Healthcare

Learning from Health Care Systems Around the World

It is no secret that our current health care system is a mess. It is inefficient, confusing, and even though the United States’ total health expenditure in % of GDP ranks highest in the world, it does not cover every resident. Despite the passing of the Patient Protection and Affordable Care Act, also known as Obamacare, we will not secure universal coverage nor will we drastically lower the cost necessary to run our system. But why are we unable to create a system that works to cover everyone at a cheaper rate? Is there no established system we can borrow ideas from? Is the idea of universal coverage, at a lower cost, with satisfied patients an impossible task? The answers to these questions can be found if we look at the health care systems set up by other wealthy and industrialized countries around the world.

Across the pond we find our long term ally Great Britain, a country so proud of its National Health Service that even Margaret Thatcher, a Prime Minister known for privatization, did not dare remove the government from its structure. Great Britain’s health care system is based on the Beveridge Model that runs on the conviction that nobody should ever have to pay a medical bill. British residents enjoy no-fee health care paid for by the government through taxation. The government owns the hospitals, sets the prices for the medicine and treatments, and pays the doctors. Keeping NHS low cost has been possible through low administrative costs, the involvement of mostly private general practitioners as gate keepers, exercising preventive care, and controlling the range of medical treatments and medications that the NHS will cover. As a further incentive to keep all NHS users healthy, general physicians are not only paid for the amount of patients they have on their roster, but also if they do their job well completing what the NHS considers quality indicators.

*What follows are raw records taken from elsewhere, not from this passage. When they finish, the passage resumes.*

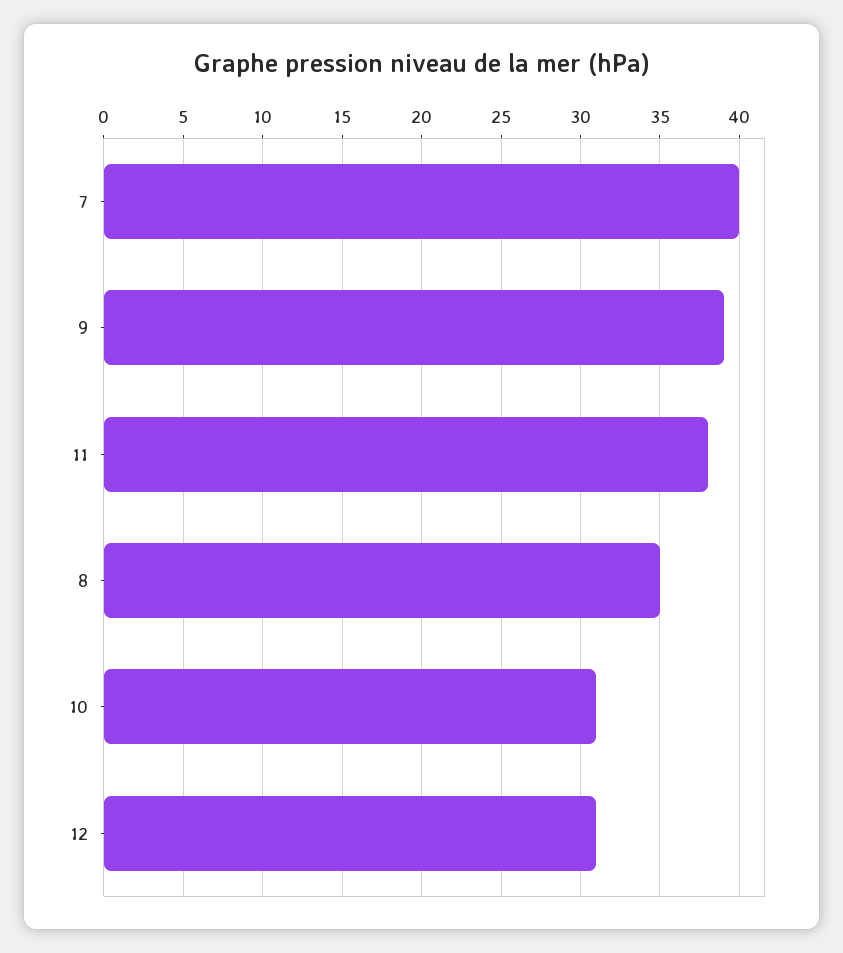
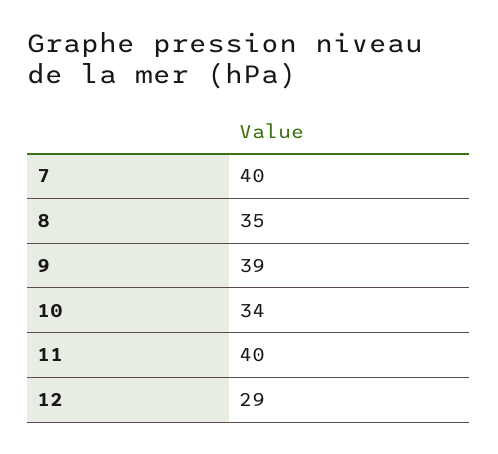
11: 38 -> 40
10: 31 -> 34
12: 31 -> 29

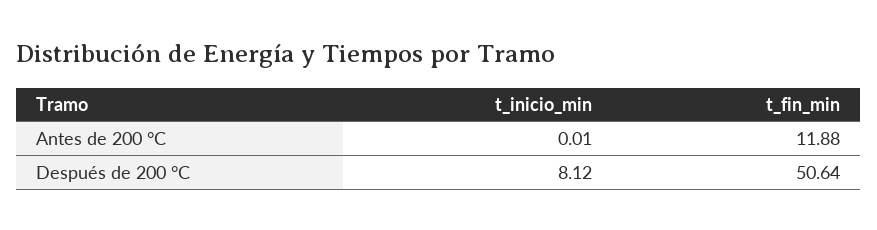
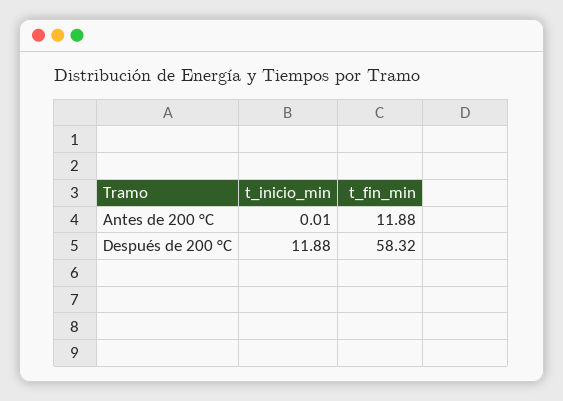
t_inicio_min, Después de 200 °C: 8.12 -> 11.88
t_fin_min, Después de 200 °C: 50.64 -> 58.32

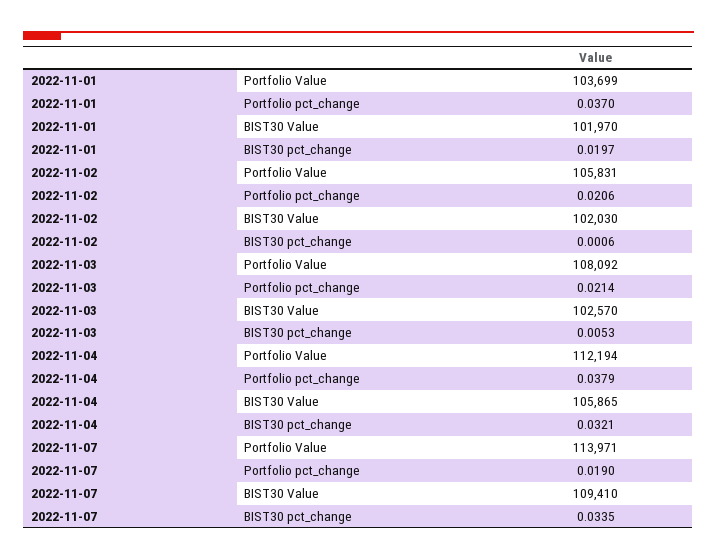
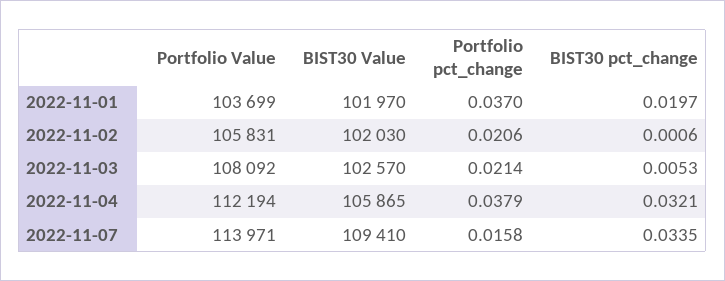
2022-11-07, Portfolio pct_change: 0.019 -> 0.0158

A little further to the East we find another world superpower, Germany, which has accomplished universal coverage at a lower expanse than our insufficient system requires. The German health care system is based on the Bismarck model in which every German resident gets top-quality health care for a low insurance premium paid for by the resident and his employer, or government in the case of unemployment. Insurance is made available through private companies the premiums of which are fixed at the same price across the country by the government. The non-profit insurance companies are able to maintain their business because every German resident is required to sign-up for an insurance plan. In this manner the premiums paid by the healthy cover the expenses of those in need of treatment. Insurance companies are also able to provide private insurance plans that people can purchase to cover elective procedures not covered in the basic plan. The government’s ability to keep treatment and medication costs low, coupled to low administrative costs, and requirement of everyone to pay an insurance premium has made it possible for the German health system to function at a low cost.

Finally, looking at our neighbor to the north we are able to learn from Canada’s universal coverage health care system known as Medicare. Canadian residents enjoy a taxpayer-funded insurance program that covers a predetermined base of medical and psychiatric care in and out of a hospital. While each province is allowed to set their own rules regarding the health system, the federal government provides guidelines that the provinces must follow if they want to receive funding from the federal government. These rules include the use of non-profit insurance companies that must cover medical “necessities” for each resident equally regardless of age or social standing. To ensure fair treatment across all residents, private insurance can be purchased but only to cover procedures or treatments not covered by Medicare. Canada is able to run Medicare at a low cost by minimizing administrative costs, eliminating profit for medical “necessities” by insurance companies, and by using nationally set low prices for all treatments and medications.

Looking at these three superpowers and their health systems that allow for universal coverage at a cost much lower than what the U.S. pays for spotty and insufficient coverage, it is hard to imagine that we can’t learn a few things. The United States must come to terms with the fact that even though our health care system is not functioning well there are ways we can fix it. A look over the Bismarck, Beveridge and national health insurance models described above can aid us in determining the route for the next much needed health care reform.